### What the task asks
From the text on Russia's space and refugee tactics, copy the passage from "That nation states" to "ambitious military buildup.", changing every "Moscow" to "the Kremlin".

### Study text
Russia’s “chain-reaction warfare,” via space shrapnel, weaponized refugees, and energy supply influence are much analyzed, yet there has been little devised to deter or decisively stop it. This last week, Russia blasted one of its defunct spy satellites into over 1500 fragments too high for the pieces to timely burn up in Earth’s atmosphere; Putin crony and Belarus autocrat Alexander Lukashenko used crackdown tactics to drive refugees toward the Polish border; and Russia’s now much-leveraged cartel, OPEC+ refused to cooperate with the United States in quelling inflation by pumping more oil from reserves from which it would be more cheaply produced during COVID-19-induced supply chain inflation.
China had set a new precedent for irresponsible satellite detonation in 2007, and as early as 2009 the space junk risk was unmistakable after the Iridium 33 and Cosmos 2251 collision (see the videos below). Accidents are one thing. But knowing detonations of satellites or lack of planning for removing expired satellites today, with 2021’s state of knowledge about the hazards of space debris, is another.
That nation states know better suggests that satellite detonations today are knowing, intentional weaponization of Earth’s orbit. That Russia just engaged in same suggests that Moscow feels it is behind the U.S. and China in space-based capabilities and that destroying others’ space assets might wipe out Russia’s deficit not by competition but by bringing competitors down to a lowest-common denominator to slow down the space race until Moscow can get more earthly advantages to support its own space program AND its ambitious military buildup.
SP poses the following actionable questions, given the state of knowledge and capability today:
(1) Does the United States have the right to protect its space people and assets by defeating anti-sat weapons fired by other powers that pose a probabilistic threat to our people, spacecraft, and satellites in Earth’s orbit, and by association to our satellite-dependent life saving and emergency management capabilities on Earth? In the alternative, does the United States have the right to seize assets and property of powers that blast their own satellites after which the resulting fragments damage or destroy our space people or assets?
(2) Is firing an anti-satellite missile at one’s own satellite, under circumstances making it probable that its fragments would endanger other nations’ space assets amount to firing a missile into a snow laden mountain on an unclaimed island above a known encampment of another nations’ people, property, and vehicles? (probabilistic threat)

### Record set
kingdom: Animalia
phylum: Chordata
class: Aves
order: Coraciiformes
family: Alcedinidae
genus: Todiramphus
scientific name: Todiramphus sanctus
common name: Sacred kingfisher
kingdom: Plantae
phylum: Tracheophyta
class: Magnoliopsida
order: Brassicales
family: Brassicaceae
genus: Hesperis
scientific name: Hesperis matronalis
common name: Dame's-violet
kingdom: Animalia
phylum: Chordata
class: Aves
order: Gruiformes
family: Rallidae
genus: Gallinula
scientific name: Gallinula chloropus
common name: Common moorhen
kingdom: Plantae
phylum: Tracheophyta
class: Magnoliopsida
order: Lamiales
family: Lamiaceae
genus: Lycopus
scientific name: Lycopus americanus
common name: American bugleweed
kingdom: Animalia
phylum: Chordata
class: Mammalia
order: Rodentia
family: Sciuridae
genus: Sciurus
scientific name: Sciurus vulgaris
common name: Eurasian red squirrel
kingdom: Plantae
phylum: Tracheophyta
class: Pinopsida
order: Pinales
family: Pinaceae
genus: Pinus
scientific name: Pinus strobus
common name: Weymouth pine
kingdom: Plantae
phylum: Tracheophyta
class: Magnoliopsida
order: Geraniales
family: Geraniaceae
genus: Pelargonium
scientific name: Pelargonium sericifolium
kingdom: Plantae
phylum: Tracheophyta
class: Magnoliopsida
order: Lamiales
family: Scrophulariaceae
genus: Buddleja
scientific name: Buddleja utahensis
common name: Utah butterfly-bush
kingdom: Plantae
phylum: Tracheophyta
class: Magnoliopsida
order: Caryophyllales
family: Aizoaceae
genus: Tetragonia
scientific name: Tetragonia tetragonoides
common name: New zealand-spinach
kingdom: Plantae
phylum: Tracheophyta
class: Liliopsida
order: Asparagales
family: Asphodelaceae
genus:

### Response
That nation states know better suggests that satellite detonations today are knowing, intentional weaponization of Earth’s orbit. That Russia just engaged in same suggests that the Kremlin feels it is behind the U.S. and China in space-based capabilities and that destroying others’ space assets might wipe out Russia’s deficit not by competition but by bringing competitors down to a lowest-common denominator to slow down the space race until the Kremlin can get more earthly advantages to support its own space program AND its ambitious military buildup.